What you have to do: Word for word, set down every line of the entries below from the line with "H&E whole-slide image" to the line with "Diagnosis: Ependymoma, NOS.", including both, and no other line.

--- Excerpted data Enclosed Below ---

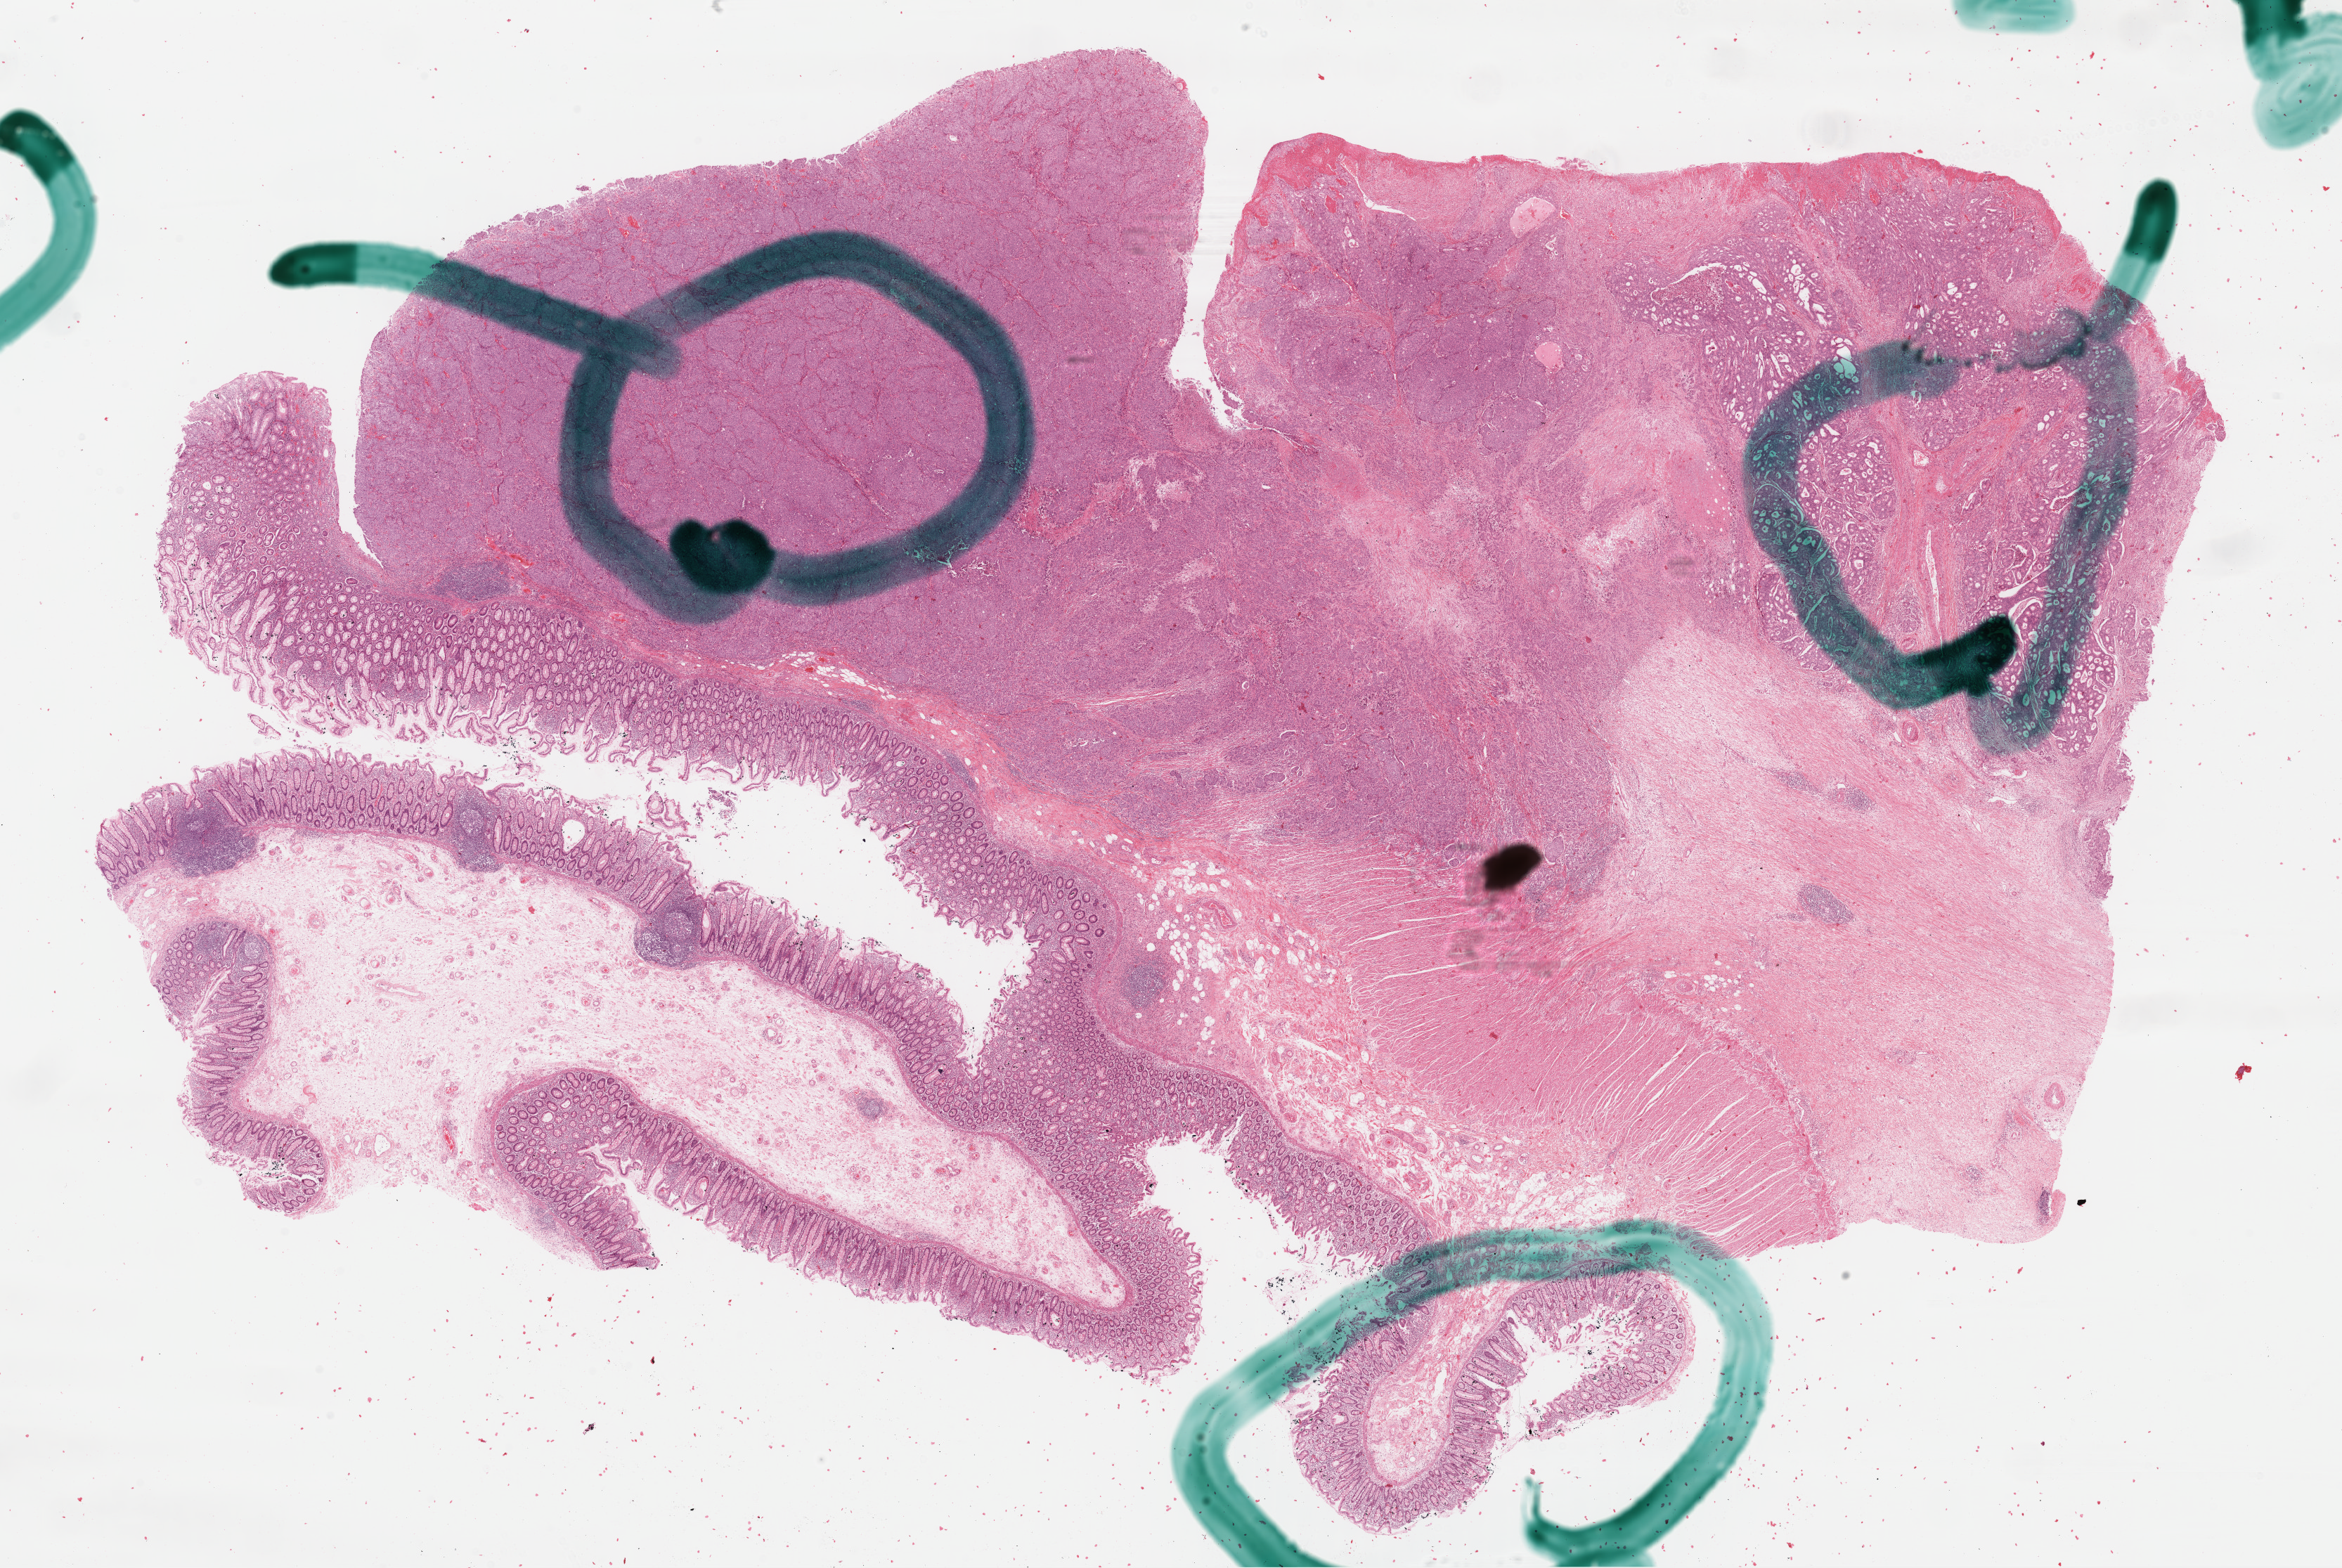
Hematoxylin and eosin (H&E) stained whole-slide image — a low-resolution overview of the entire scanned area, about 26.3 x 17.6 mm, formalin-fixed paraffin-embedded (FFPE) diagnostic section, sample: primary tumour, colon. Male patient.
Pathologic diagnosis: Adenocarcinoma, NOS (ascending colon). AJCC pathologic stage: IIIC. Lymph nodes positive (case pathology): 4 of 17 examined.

--- End of Enclosed Excerpted data ---
--- Excerpted data Enclosed Below ---

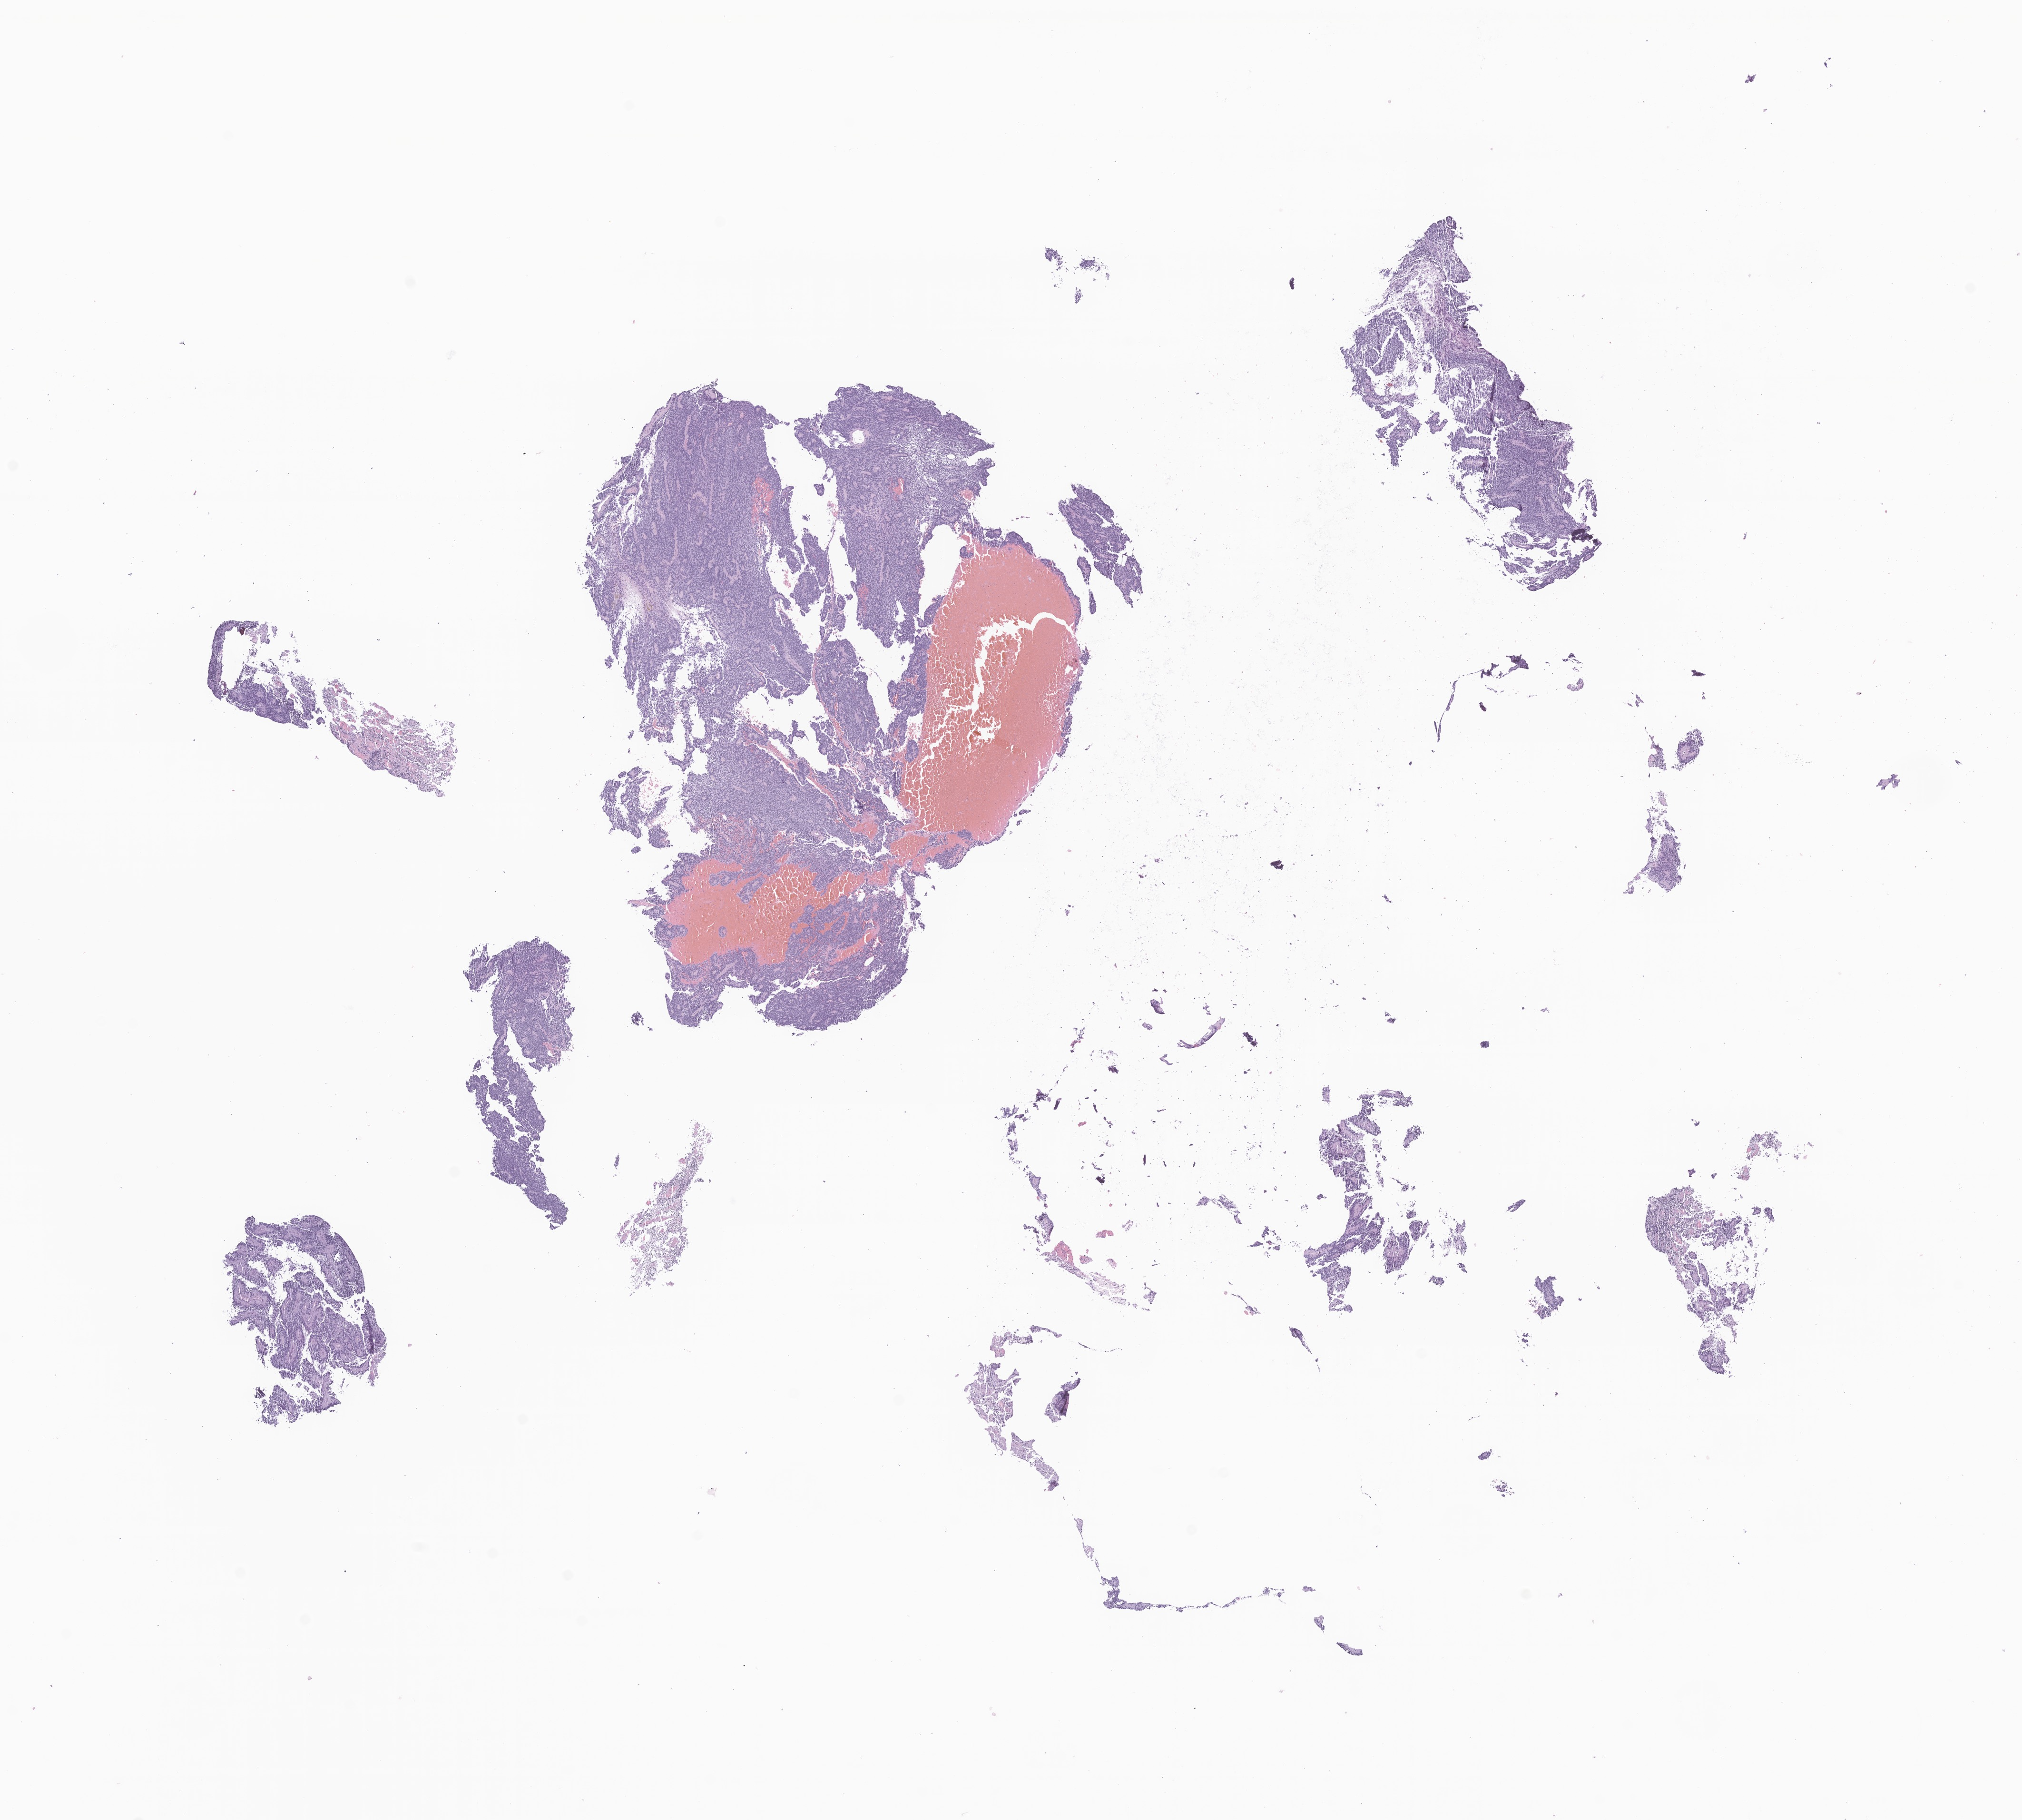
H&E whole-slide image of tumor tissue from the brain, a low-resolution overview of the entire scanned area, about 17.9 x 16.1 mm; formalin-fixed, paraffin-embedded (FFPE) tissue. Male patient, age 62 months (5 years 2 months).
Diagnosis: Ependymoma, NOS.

--- End of Enclosed Excerpted data ---

The answer:
H&E whole-slide image of tumor tissue from the brain, a low-resolution overview of the entire scanned area, about 17.9 x 16.1 mm; formalin-fixed, paraffin-embedded (FFPE) tissue. Male patient, age 62 months (5 years 2 months).
Diagnosis: Ependymoma, NOS.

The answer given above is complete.